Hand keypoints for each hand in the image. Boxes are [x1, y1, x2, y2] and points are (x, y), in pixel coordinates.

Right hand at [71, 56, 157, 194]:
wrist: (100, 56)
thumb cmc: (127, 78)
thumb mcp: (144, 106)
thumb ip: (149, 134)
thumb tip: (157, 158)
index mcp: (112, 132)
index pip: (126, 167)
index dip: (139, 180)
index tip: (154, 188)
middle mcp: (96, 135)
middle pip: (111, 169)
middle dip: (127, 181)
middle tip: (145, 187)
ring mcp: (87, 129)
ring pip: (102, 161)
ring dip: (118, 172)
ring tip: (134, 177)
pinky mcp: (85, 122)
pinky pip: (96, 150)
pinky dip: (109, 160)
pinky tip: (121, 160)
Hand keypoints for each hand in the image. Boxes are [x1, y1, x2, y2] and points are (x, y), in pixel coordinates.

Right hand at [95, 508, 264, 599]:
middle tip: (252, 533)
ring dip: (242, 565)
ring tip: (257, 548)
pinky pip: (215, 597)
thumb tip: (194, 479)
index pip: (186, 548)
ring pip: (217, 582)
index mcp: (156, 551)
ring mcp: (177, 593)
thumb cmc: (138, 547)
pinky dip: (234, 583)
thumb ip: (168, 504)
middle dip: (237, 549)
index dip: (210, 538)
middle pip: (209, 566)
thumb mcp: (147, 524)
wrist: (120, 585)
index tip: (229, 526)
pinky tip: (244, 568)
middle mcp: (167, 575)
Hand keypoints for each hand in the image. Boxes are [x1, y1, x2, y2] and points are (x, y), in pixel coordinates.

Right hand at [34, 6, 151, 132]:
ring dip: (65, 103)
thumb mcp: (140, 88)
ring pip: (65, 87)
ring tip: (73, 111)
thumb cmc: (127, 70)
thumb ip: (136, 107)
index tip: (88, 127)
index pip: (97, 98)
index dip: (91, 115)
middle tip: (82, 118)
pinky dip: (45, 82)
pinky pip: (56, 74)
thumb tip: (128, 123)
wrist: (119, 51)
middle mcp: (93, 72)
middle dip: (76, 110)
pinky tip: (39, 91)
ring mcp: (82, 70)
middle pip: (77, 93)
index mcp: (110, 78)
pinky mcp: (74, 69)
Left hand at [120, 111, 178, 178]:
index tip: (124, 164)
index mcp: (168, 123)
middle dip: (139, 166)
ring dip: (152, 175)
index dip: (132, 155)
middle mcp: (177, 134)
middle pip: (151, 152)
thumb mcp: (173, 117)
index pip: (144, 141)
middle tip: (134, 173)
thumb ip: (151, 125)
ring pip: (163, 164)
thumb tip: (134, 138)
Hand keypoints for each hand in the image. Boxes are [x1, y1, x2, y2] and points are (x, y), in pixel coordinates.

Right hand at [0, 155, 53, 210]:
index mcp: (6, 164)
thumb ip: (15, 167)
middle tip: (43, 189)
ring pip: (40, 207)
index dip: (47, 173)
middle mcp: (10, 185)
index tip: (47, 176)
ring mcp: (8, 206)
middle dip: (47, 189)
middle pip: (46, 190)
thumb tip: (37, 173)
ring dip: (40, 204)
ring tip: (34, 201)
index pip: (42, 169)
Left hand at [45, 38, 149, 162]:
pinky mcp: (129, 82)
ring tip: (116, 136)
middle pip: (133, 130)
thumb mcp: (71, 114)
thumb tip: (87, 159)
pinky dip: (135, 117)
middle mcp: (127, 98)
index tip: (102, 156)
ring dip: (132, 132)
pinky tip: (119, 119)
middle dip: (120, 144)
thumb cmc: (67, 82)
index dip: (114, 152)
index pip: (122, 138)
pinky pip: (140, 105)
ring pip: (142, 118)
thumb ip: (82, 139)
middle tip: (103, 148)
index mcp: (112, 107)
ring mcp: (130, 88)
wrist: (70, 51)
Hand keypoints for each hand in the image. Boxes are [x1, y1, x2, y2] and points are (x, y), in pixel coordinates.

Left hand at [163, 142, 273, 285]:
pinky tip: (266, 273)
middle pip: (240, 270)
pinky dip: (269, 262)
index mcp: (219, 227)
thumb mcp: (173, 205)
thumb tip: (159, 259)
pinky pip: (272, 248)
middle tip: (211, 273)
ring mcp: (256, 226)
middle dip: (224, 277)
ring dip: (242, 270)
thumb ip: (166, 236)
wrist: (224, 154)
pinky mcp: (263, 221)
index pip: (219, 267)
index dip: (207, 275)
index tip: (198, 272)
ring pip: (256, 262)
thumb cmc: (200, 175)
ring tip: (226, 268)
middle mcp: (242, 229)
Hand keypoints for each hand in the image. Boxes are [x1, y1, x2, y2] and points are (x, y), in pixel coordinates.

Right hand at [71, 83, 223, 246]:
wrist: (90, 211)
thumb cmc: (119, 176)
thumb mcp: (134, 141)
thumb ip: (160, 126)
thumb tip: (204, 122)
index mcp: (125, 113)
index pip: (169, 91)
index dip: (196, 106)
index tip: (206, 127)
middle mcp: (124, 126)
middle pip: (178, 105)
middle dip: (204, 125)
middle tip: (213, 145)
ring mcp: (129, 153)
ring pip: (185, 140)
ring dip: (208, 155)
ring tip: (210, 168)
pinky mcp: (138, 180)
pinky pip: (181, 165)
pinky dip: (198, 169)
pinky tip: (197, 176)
--
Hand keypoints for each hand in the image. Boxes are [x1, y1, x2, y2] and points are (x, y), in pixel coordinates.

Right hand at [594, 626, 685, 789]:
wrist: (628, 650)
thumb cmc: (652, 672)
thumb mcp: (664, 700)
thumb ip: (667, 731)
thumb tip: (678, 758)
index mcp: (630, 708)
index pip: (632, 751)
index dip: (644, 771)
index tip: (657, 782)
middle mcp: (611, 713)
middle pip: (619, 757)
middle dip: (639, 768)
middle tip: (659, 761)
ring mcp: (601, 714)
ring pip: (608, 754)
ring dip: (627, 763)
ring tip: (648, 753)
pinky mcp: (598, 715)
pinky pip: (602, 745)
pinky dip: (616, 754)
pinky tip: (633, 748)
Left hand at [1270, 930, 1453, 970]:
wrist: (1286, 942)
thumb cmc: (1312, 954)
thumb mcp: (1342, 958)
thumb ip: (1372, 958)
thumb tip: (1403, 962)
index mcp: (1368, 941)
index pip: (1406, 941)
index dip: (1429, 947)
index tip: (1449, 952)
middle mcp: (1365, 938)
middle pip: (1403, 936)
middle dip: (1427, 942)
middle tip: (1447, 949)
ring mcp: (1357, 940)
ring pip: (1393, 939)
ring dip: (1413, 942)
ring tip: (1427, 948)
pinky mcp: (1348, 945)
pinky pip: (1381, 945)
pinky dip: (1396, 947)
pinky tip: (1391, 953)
--
▸ What is expected:
Retype exactly the lines of the data above that fall between the line with "ring pip: (163, 164)" and the line with "middle mcp: (242, 229)", inclusive, and add nothing.

▸ Task solution:
ring pip: (163, 164)
thumb tip: (134, 138)
Hand keypoints for each hand in the image. Boxes are [x1, y1, x2, y2] and points are (x, y), in pixel coordinates.

Right hand at [0, 155, 53, 210]:
index mcp: (6, 164)
thumb ip: (15, 167)
middle tip: (43, 189)
ring pip: (40, 207)
index dip: (47, 173)
middle mcp: (10, 185)
index tip: (47, 176)
ring mcp: (8, 206)
middle dip: (47, 189)
middle pip: (46, 190)
thumb tip: (37, 173)
ring dip: (40, 204)
ring tip: (34, 201)
index pip: (42, 169)
Left hand at [45, 38, 149, 162]:
pinky mcp: (129, 82)
ring tip: (116, 136)
middle pip: (133, 130)
thumb mcp: (71, 114)
thumb tip: (87, 159)
pinky dip: (135, 117)
middle mcp: (127, 98)
index tip: (102, 156)
ring dip: (132, 132)
pinky tip: (119, 119)
middle dip: (120, 144)
thumb cmc: (67, 82)
index dip: (114, 152)
index pip: (122, 138)
pinky pip: (140, 105)
ring pip: (142, 118)
thumb ip: (82, 139)
middle tip: (103, 148)
index mcp: (112, 107)
ring mcp: (130, 88)
wrist: (70, 51)
Hand keypoints for each hand in the image. Boxes are [x1, y1, x2, y2] and points are (x, y), in pixel coordinates.

Left hand at [163, 142, 273, 285]:
pinky tip: (266, 273)
middle pip: (240, 270)
pinky dip: (269, 262)
index mcp: (219, 227)
thumb mcp: (173, 205)
thumb tip: (159, 259)
pinky pip: (272, 248)
middle tip: (211, 273)
ring mcp: (256, 226)
middle dip: (224, 277)
ring dip: (242, 270)
thumb ip: (166, 236)
wrist: (224, 154)
pinky mcp: (263, 221)
index pip: (219, 267)
index dip: (207, 275)
index tip: (198, 272)
ring pip: (256, 262)
thumb cmc: (200, 175)
ring tip: (226, 268)
middle mcp: (242, 229)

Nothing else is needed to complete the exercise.